Superior Foes of Spider-Man #14: Kicking Characterization Into Overdrive


I haven’t too enthusiastic about some of the past issues of Superior Foes of Spider-Man that choose to focus almost exclusively on one character (not named Boomerang), but I felt like Nick Spencer and Steve Lieber really worked it out with the Overdrive-centric Superior Foes #14.

This is equally impressive because of all of book’s core characters, Overdrive has been the least evolved and has felt more like a potential redshirt in the series rather than a character I should care about. That’s not all on Spencer and Lieber, as a lot of it had to do with the fact that the book is playing around with three more “classic” (if you can say that about any of these guys) characters in Boomerang, Shocker and Speed Demon, and the Beetle is interesting for being the only female in the book (despite the fact that I found her origin issue a little pedestrian and predictable).


But Spencer/Lieber score with this comic, primarily because of how they transition into Overdrive’s origin story. We already learned that the group had made it to the “safe house” at the end of last issue, and since the crew needs to “chill out” for a little bit after screwing over the Chameleon and the Owl in succession, it feels absolutely natural for the group to sit back and share some stories around a table, with this particular tale focusing on Overdrive.

One of my biggest complaints about the Beetle issue a few months back, was how it seemingly disrupted the flow of the book. We got a huge reveal that Tombstone was Beetle’s dad to end one issue, but there really wasn’t any context to how or why this origin was taking place beyond the fact that the Tombstone surprise obviously needed some explanation. In the case of Overdrive, Superior Foes #14 depicts his story as being part of the larger caper arc that we’ve been reading about for the past year and change. Spencer/Lieber also manage to stuff it with enough action and laughs so at the very least, they can feign the idea that the larger narrative is propelling forward.

As for Overdrive’s actual origin story and its execution, Spencer and artist Rich Ellis demonstrate once again that Superior Foes is at its very best when it’s mocking old conventions and tropes in the comic book industry. Overdrive’s origin is just a story about a kid who looked around at other superpowered individuals in the Marvel Universe and realized that one of the most effective ways to become an Avenger is to actually start out as a villain and then magically “reform” yourself. He points to the cases of Scarlet Witch, Hawkeye, Quicksilver and Black Widow as examples of the best of the bad guys turned good.


And considering how all four of these characters are either currently involved or will soon be a part of the Marvel Cinematic Universe (indicating true mainstream acceptance), Overdrive might actually be on to something here. Or maybe the creators are just mocking how “forgiving” the leadership of the Avengers has been over the years.
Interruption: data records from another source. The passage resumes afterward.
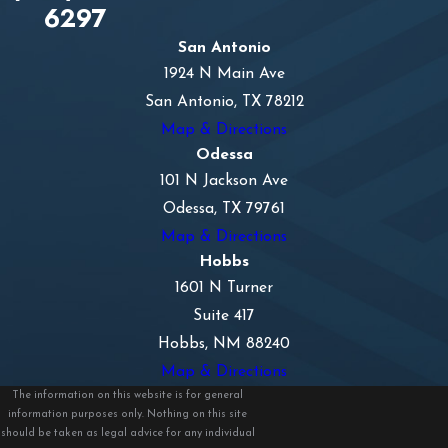
6297
San Antonio
1924 N Main Ave
San Antonio, TX 78212
Map & Directions
Odessa
101 N Jackson Ave
Odessa, TX 79761
Map & Directions
Hobbs
1601 N Turner
Suite 417
Hobbs, NM 88240
Map & Directions
The information on this website is for general
information purposes only. Nothing on this site
should be taken as legal advice for any individual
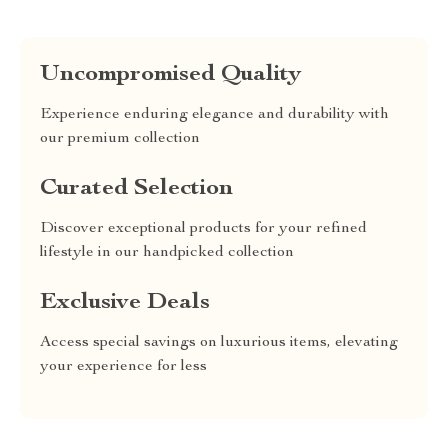
Uncompromised Quality
Experience enduring elegance and durability with
our premium collection
Curated Selection
Discover exceptional products for your refined
lifestyle in our handpicked collection
Exclusive Deals
Access special savings on luxurious items, elevating
your experience for less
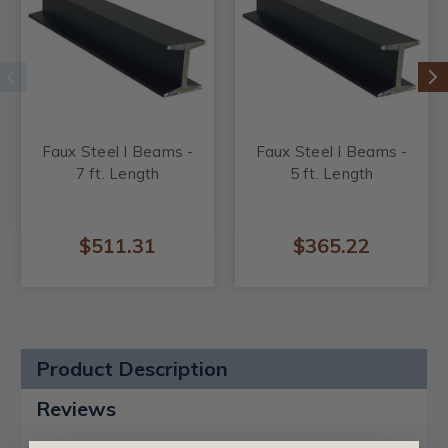
Faux Steel I Beams -
Faux Steel I Beams -
7 ft. Length
5 ft. Length
$511.31
$365.22
Product Description
Reviews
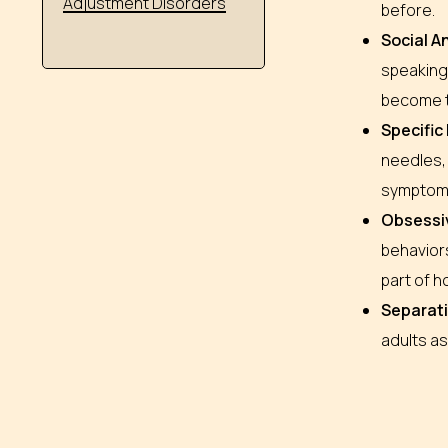
Adjustment Disorders
before.
Social A
speaking 
become th
Specific
needles, 
symptom
Obsessi
behaviors
part of h
Separati
adults as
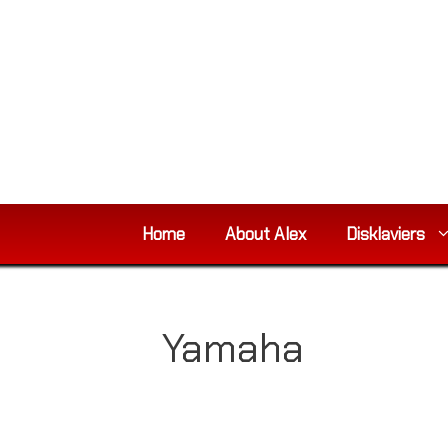
Skip
to
content
Home
About Alex
Disklaviers
Yamaha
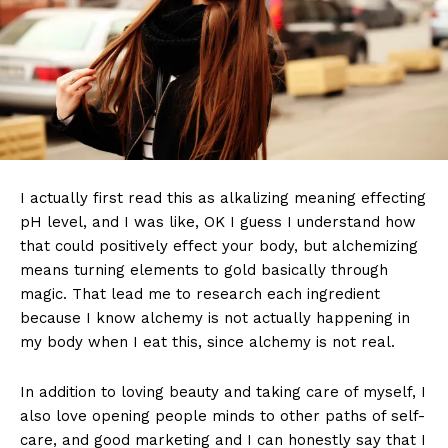
I actually first read this as alkalizing meaning effecting
pH level, and I was like, OK I guess I understand how
that could positively effect your body, but alchemizing
means turning elements to gold basically through
magic. That lead me to research each ingredient
because I know alchemy is not actually happening in
my body when I eat this, since alchemy is not real.
In addition to loving beauty and taking care of myself, I
also love opening people minds to other paths of self-
care, and good marketing and I can honestly say that I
Either way, Overdrive’s strategy is sound, despite the fact that it earns him scorn from his Sinister Six teammates.

Still, a person can’t be a superhero or villain without some powers, and after some very funny scenes depicting Overdrive exposing himself to gamma radiation and other methods of gaining powers, we discover that his ability to trick out vehicles and drive very … ugh … well, I guess … comes from some nanites that were installed in his blood stream by Mister Negative.

The only catch is Overdrive is so pathetic that when someone from Negative’s camp comes looking to collect for services rendered, he’s unable to pay, inspiring a “war” of sorts between Overdrive/Negative. A getaway scene involving Overdrive and Beetle then connects very nicely into the reveal we got last issue that something physical/sexual had happened between the two teammates at some point in time. Again, that’s just a great way to transition from issue to issue in order to keep the larger flow of the story moving forward. It also helps that it provides Spencer and Ellis ample opportunity to work in some hilarious jokes about Overdrive’s “performance issues.”


To tie everything together – all of those “loose ends” Boomerang refers to at the beginning – Superior Foes #14 ends by advancing the Shocker vs. the group storyline that has been developing ever since Boomerang locked him a car trunk and left him for dead. In addition to having Shocker attack the group with his vibro-blasters, he also declares himself the new leader of the Sinister Six, which builds off the last few issues that have shown the character becoming more emboldened thanks to some verbal takedowns from the disembodied head of Silvermane (a sentence I still will never grow tired of writing).


As I alluded to earlier, standalone issues sometimes can be the bane of existence for even a series as good as Superior Foes because they can come across as being too disconnected and thereby “non-essential.” But Superior Foes #14 is an expert example of how a story can be both independent and very much connected to a larger narrative, providing the best of both worlds for the reader.